Il y a, derrière les revendications avancées, la simple pression antagoniste d'intérêts jugés divergents. A titre personnel, cette divergence perçue m'apparaît comme une hérésie. Cela dit, si les femmes devaient être traitées strictement comme les hommes, nous obtiendrions un putain de carnage. Les féministes réclament trop souvent l'identité plutôt que l'égalité. Là encore, ce que l'on réclame n'est, par définition, pas acquis.
af90 Je constate également qu'il est admis de facto que l'homme n'est que matière, que ses facultés n'en sont que l'effet. C'est un principe posé, qu'il faudrait prouver
La présomption quant au fait que l'homme n'est que matière me semble incontournable . J'incline à penser que c'est la preuve de l'inverse qui devrait être faite. Pour moi, ça ne disqualifie pas l'idée du sacré.
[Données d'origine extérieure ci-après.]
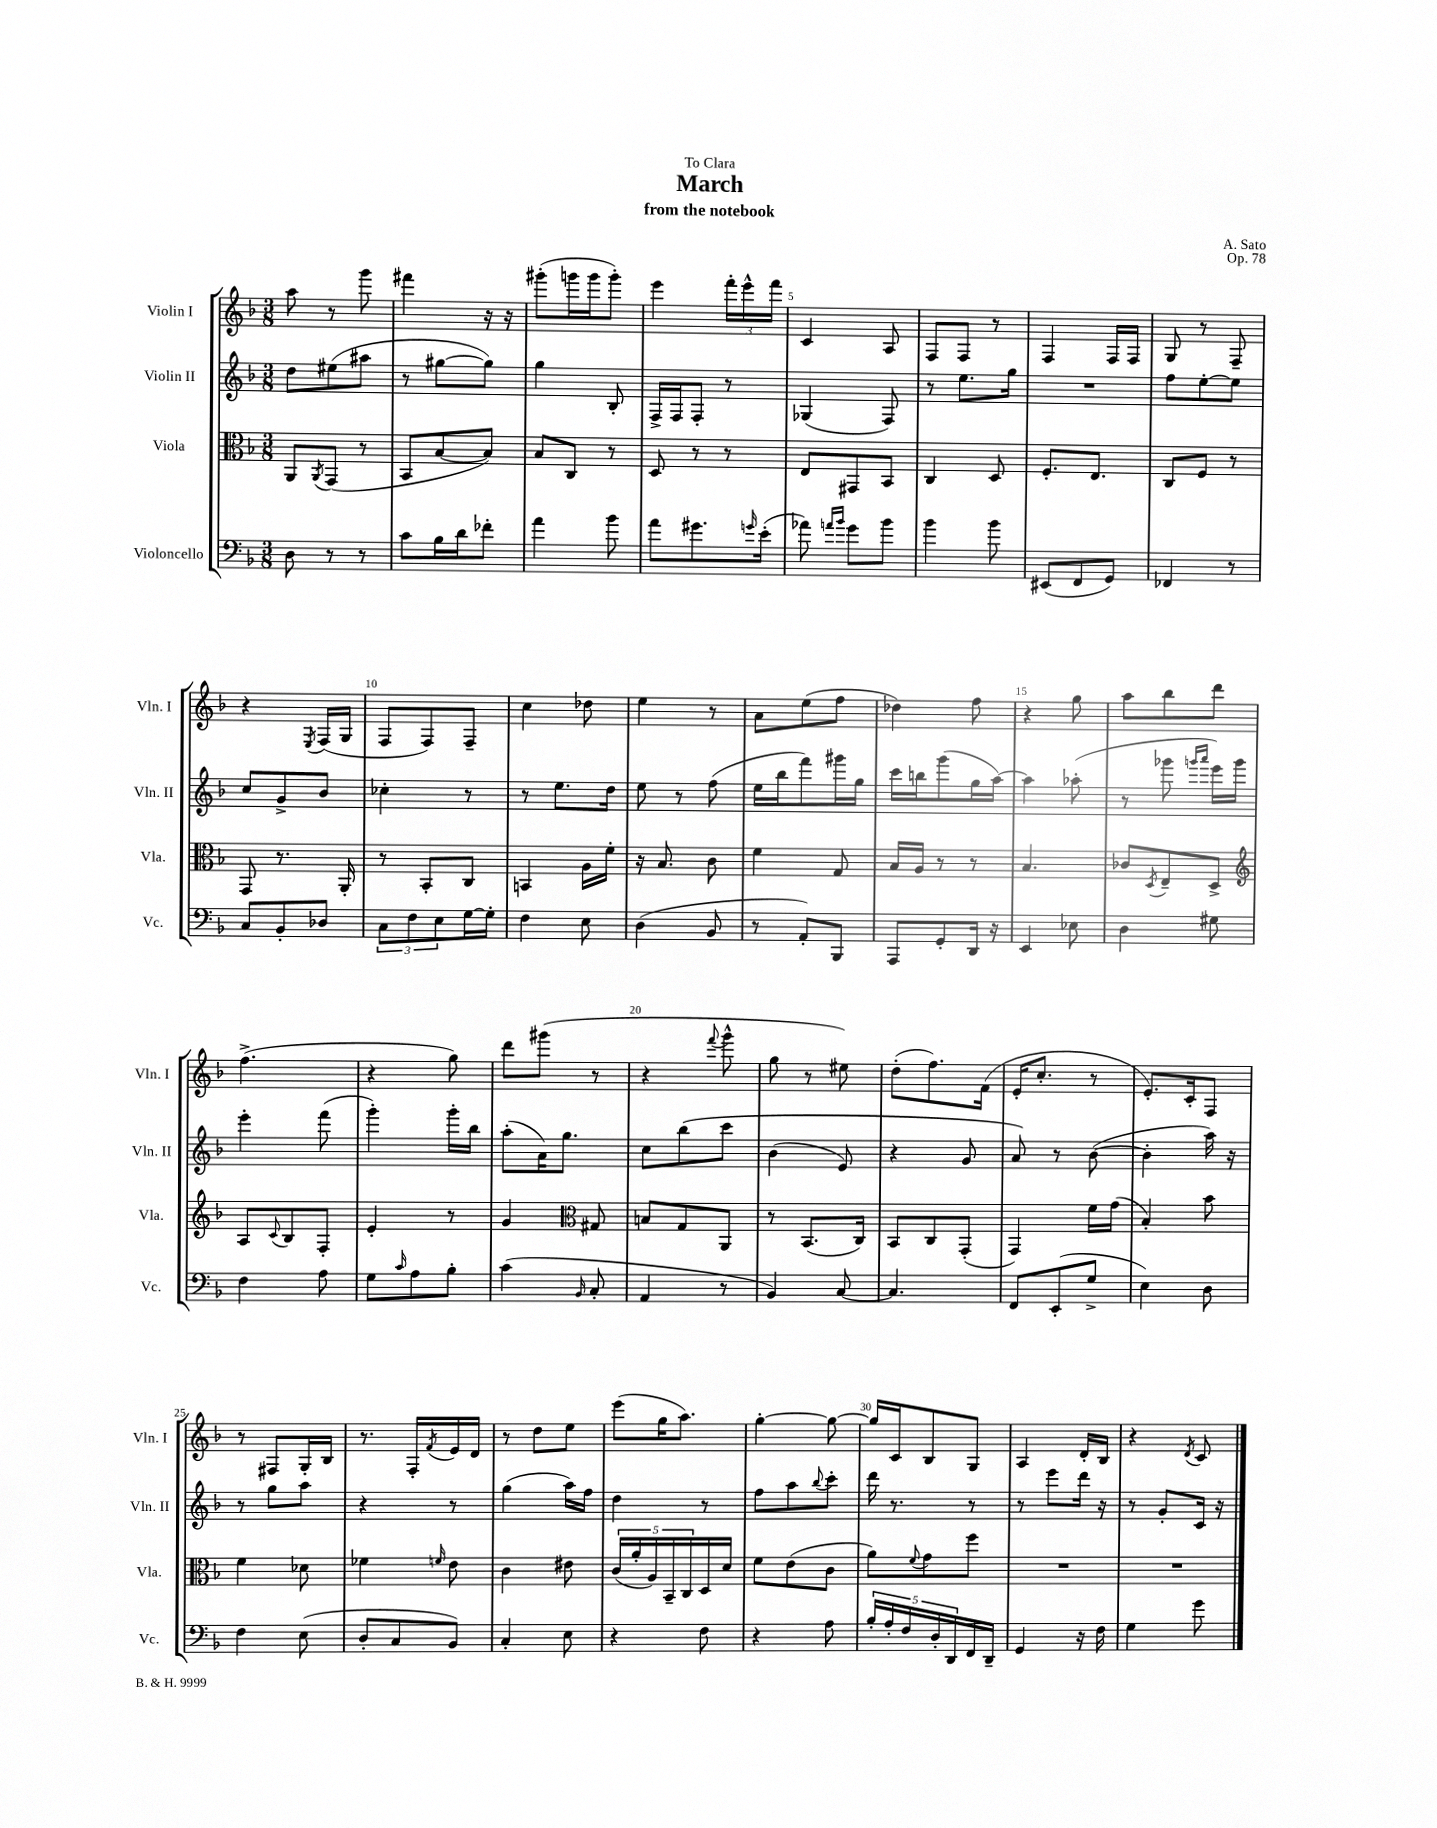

**kern	**kern	**kern	**kern
*staff4	*staff3	*staff2	*staff1
*clefF4	*clefC3	*clefG2	*clefG2
*k[b-]	*k[b-]	*k[b-]	*k[b-]
*M3/8	*M3/8	*M3/8	*M3/8
8D	8AA	8dd	8aa
.	8qAA	.	.
8r	(8GG	(8ee#	8r
8r	8r	8aa#	8ggg
=	=	=	=
8c	8BB-	8r	4fff#
16B-	[8B-	[8gg#	.
16d	.	.	.
8f-'	8B-])	8gg#])	16r
.	.	.	16r
=	=	=	=
4a	8B-	4gg	(8ggg#'
.	8C	.	16ggg
.	.	.	16ggg
8b-	8r	8B-'	8ggg')
=	=	=	=
8a	8D	16F^	4eee
.	.	16F	.
8.g#	8r	8F'	.
.	8r	8r	24fff'
.	.	.	24eee^^
16qqg	.	.	.
(16e'	.	.	.
.	.	.	24fff
=	=	=	=
8a-)	8E	(4G-	4c
16qqa	.	.	.
16qqb-	.	.	.
8g	8GG#	.	.
8b-	8BB-	8F)	8A
=	=	=	=
4b-	4C	8r	8F
.	.	8.ee	8F
8b-	8D	.	8r
.	.	16gg	.
=	=	=	=
(8EE#	8.F'	4.r	4F
8FF	.	.	.
.	8.E	.	.
8GG)	.	.	16F
.	.	.	16F
=	=	=	=
4FF-	8C	8ff	8G
.	8F	[8ee'	8r
8r	8r	8ee]	8F~
=	=	=	=
8C	8GG	8cc	4r
8BB-'	8.r	8g^	.
.	.	.	8qE
8D-	.	8b-	(16F
.	16AA'	.	16G
=	=	=	=
12C	8r	4cc-'	8F
12F	.	.	.
.	8BB-'	.	8F)
12E	.	.	.
[16G	8C	8r	8F~
16G']	.	.	.
=	=	=	=
4F	4BB	8r	4cc
.	.	8.ee	.
8E	16A	.	8dd-
.	16f'	16dd	.
=	=	=	=
(4D	16r	8ee	4ee
.	8.B-	.	.
.	.	8r	.
8BB-	8c	(8ff	8r
=	=	=	=
8r	4f	16ee	8a
.	.	16bb-	.
8AA')	.	8fff)	(8ee
8BBB-	8G	16ggg#	8ff
.	.	16gg	.
=	=	=	=
8AAA	16B-	16ccc	4dd-)
.	16A	16bb	.
8GG'	8r	(8ggg	.
16DD	8r	16gg	8ff
16r	.	[16aa)	.
=	=	=	=
4EE	4.B-	4aa]	4r
8E-	.	(8aa-'	8gg
=	=	=	=
4D	8c-	8r	8aa
.	8qD	.	.
.	8E~	8ggg-	8bb-
.	.	16qqggg	.
.	.	16qqaaa	.
8G#	8D^	16eee)	8ddd
.	.	16ggg	.
=	=	=	=
*	*clefG2	*	*
4F	8A	4eee'	(4.ff^
.	8qqc	.	.
.	8B-	.	.
8A	8F'	(8fff	.
=	=	=	=
8G	4e'	4ggg')	4r
16qqc	.	.	.
8A	.	.	.
8B-'	8r	16ggg'	8gg)
.	.	16bb-	.
=	=	=	=
(4c	4g	(8aa'	8ddd
.	.	16a)	(8ggg#
.	.	8.gg	.
*	*clefC3	*	*
16qqBB-	.	.	.
8C'	8G#	.	8r
=	=	=	=
4AA	8B	8cc	4r
.	8G	&(8bb-	.
.	.	.	8qqfff
8r	8AA	8ccc	8ggg^^
=	=	=	=
4BB-)	8r	(4b-	8gg
.	(8.BB-	.	8r
[8C	.	8e)	8ee#)
.	16C)	.	.
=	=	=	=
4.C]	8BB-	4r	(8dd'
.	8C	.	8.ff)
.	(8GG'	8g	.
.	.	.	(16f
=	=	=	=
8FF	4GG)	8a&)	16e'
.	.	.	8.cc'
(8EE'	.	8r	.
8G^	16f	([8b-	8r
.	(16g	.	.
=	=	=	=
4E)	4B-')	4b-']	8.e')
.	.	.	16c'
8D	8b-	16aa)	8F
.	.	16r	.
=	=	=	=
4F	4f	8r	8r
.	.	8gg	8F#
(8E	8d-	8aa	16G'
.	.	.	16B-
=	=	=	=
8D'	4f-	4r	8.r
8C	.	.	.
.	.	.	16F'
.	16qqf	.	8qf
8BB-)	8e	8r	16e
.	.	.	16d
=	=	=	=
4C'	4c	(4gg	8r
.	.	.	8dd
8E	8e#	16aa)	8ee
.	.	16ff	.
=	=	=	=
4r	(20c	4dd	(8eee
.	20a'	.	.
.	20A)	.	.
.	.	.	16gg
.	20BB-~	.	.
.	.	.	8.aa)
.	20C	.	.
8F	16D	8r	.
.	16d	.	.
=	=	=	=
4r	8f	8ff	[4gg'
.	(8e	8aa	.
.	.	8qqbb-	.
8A	8c	8ccc'	8gg_
=	=	=	=
20B-'	8a)	16ddd	16gg]
20A'	.	.	.
.	.	8.r	16c
20F	.	.	.
.	8qqf	.	.
.	8g	.	8B-
20D'	.	.	.
20DD	.	.	.
16FF	8ff	8r	8G
16DD~	.	.	.
=	=	=	=
4GG	4.r	8r	4A
.	.	8eee	.
16r	.	16ddd	16d'
16F	.	16r	16B-
=	=	=	=
4G	4.r	8r	4r
.	.	8g'	.
.	.	.	8qd
8g	.	16c	8c
.	.	16r	.
==	==	==	==
*-	*-	*-	*-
af90 Je remarque enfin que les défenseurs d'une telle thèse doivent aussi nous expliquer la volonté ? Comment est-elle liée à la matière ? Si elle est liée, la matière est-elle cause ou moyen ? Si elle est ainsi liée, comment peut-on parler de liberté ?
On pourra me répondre, que l'on peut tout aussi bien nier la volonté : expliquer qu'il s'agit d'une illusion, par exemple. Dans tous les cas, comment nos amis peuvent-ils être les apôtres de la liberté de l'homme en philosophie ?
J'irais volontiers chercher du côté du Conatus, en ce qui concerne cette considération. Et sûrement du côté de la volonté de puissance.